Moreover, because of excellent IDE support, it is much easier to write maintainable code. Let’s be honest – even when you are working alone on small/medium size application, after few weeks you won’t remember what types of arguments you have to pass to a service or what is the shape of newly created user. You can go to the source, examine the code and extract valuable information (because your code is always clean and fast to read), but wouldn’t it be better to just hover over the function name in your favourite editor and see for example, that it accepts “age”, which is a “number” and returns User instance with “age” and “name” properties?

Code review is another thing I want to mention. When you are working in small team sometimes you are the only front-end developer and your teammates from .net or Java really don’t appreciate looking on vanilla JavaScript. It is not very readable for them, because of dynamic and laconic nature of the language. No types means no tips. For example – object with name “user” has “ID” property, but is it a number or a string? If a string, why you just called “toString()” on it? If a number, why the hell you just added string “id_” in front of it? TypeScript code looks a lot like other popular typed languages and there is a chance, that you will receive better and more precise code review of your commits. And better code review simply means better code. Period.

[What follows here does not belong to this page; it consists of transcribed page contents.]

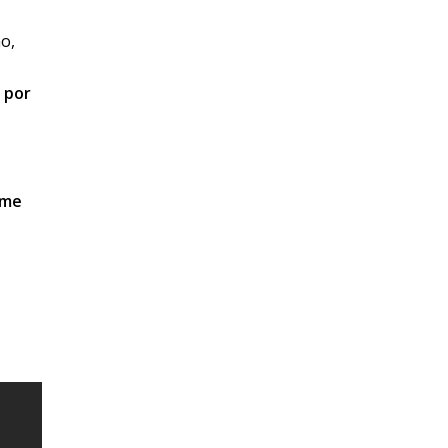
no,
 por
 me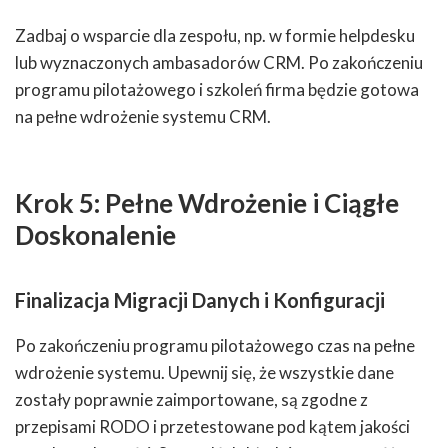
Zadbaj o wsparcie dla zespołu, np. w formie helpdesku
lub wyznaczonych ambasadorów CRM. Po zakończeniu
programu pilotażowego i szkoleń firma będzie gotowa
na pełne wdrożenie systemu CRM.
Krok 5: Pełne Wdrożenie i Ciągłe
Doskonalenie
Finalizacja Migracji Danych i Konfiguracji
Po zakończeniu programu pilotażowego czas na pełne
wdrożenie systemu. Upewnij się, że wszystkie dane
zostały poprawnie zaimportowane, są zgodne z
przepisami RODO i przetestowane pod kątem jakości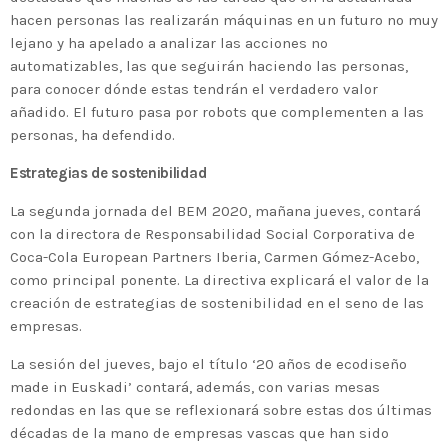
hacen personas las realizarán máquinas en un futuro no muy
lejano y ha apelado a analizar las acciones no
automatizables, las que seguirán haciendo las personas,
para conocer dónde estas tendrán el verdadero valor
añadido. El futuro pasa por robots que complementen a las
personas, ha defendido.
Estrategias de sostenibilidad
La segunda jornada del BEM 2020, mañana jueves, contará
con la directora de Responsabilidad Social Corporativa de
Coca-Cola European Partners Iberia, Carmen Gómez-Acebo,
como principal ponente. La directiva explicará el valor de la
creación de estrategias de sostenibilidad en el seno de las
empresas.
La sesión del jueves, bajo el título ‘20 años de ecodiseño
made in Euskadi’ contará, además, con varias mesas
redondas en las que se reflexionará sobre estas dos últimas
décadas de la mano de empresas vascas que han sido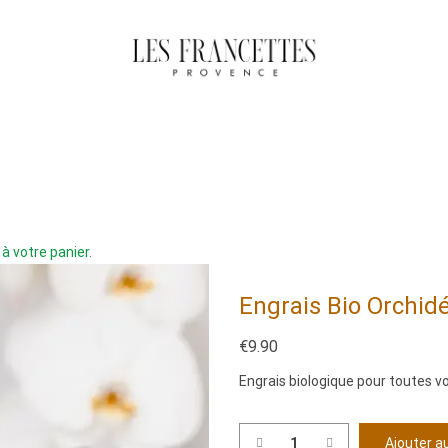
à votre panier.
Engrais Bio Orchid
€
9.90
Engrais biologique pour toutes v
Ajouter a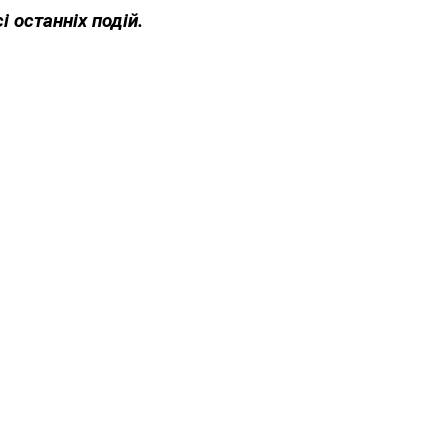
і останніх подій.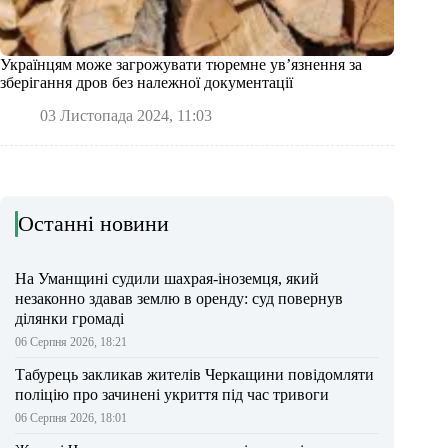
Українцям може загрожувати тюремне ув’язнення за
зберігання дров без належної документації
03 Листопада 2024, 11:03
Останні новини
На Уманщині судили шахрая-іноземця, який
незаконно здавав землю в оренду: суд повернув
ділянки громаді
06 Серпня 2026, 18:21
Табурець закликав жителів Черкащини повідомляти
поліцію про зачинені укриття під час тривоги
06 Серпня 2026, 18:01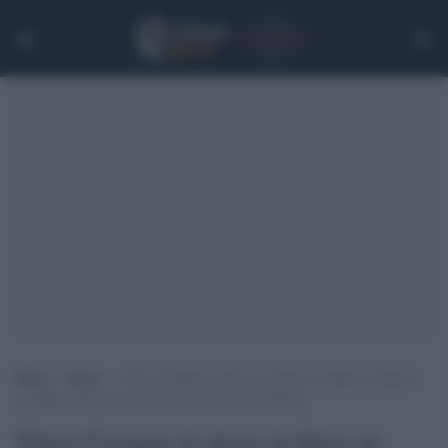
Home
>
Sport
>
Vince Carapaz la prova in linea su strada: secondo a
medaglia nella storia dell’Ecuador, Italia deludente
Vince Carapaz la prova in linea su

On the left – code in TypeScript. On the right – code in Java. As you can see, syntax is very similar, which means, that your code should be easier to understand for Java developers than vanilla JavaScript.

Learning curve

Oh, at the end I have one more word to say about TypeScript. As always, when you are trying something new there is some learning curve. In the case of TS it is not exactly steep, but steep enough to avoid starting with TypeScript and with a new framework. Especially in large or inexperienced team. That’s why I have chosen that project two years ago for my first TS application – I knew the stack pretty well, so it was a great chance to learn a promising language. I’m pretty sure, that if I had chosen a new framework (let’s say Angular) and a new language at the same time, I would be much more disappointed and frustrated.


Would I recommend TypeScript to you? Of course I would. It is going to help you deliver better code in shorter time. The IDE support is great now, the community is vibrant, the number of libraries with TS definitions is big enough and growing, the programmer experience (fast feedback from compiler) is pleasing. This is the best tool I know for creating modern and scalable web applications (and Node.js services too!). Just bear in mind some cons mentioned above, deal with them and deep dive into colorful world of statically typed languages.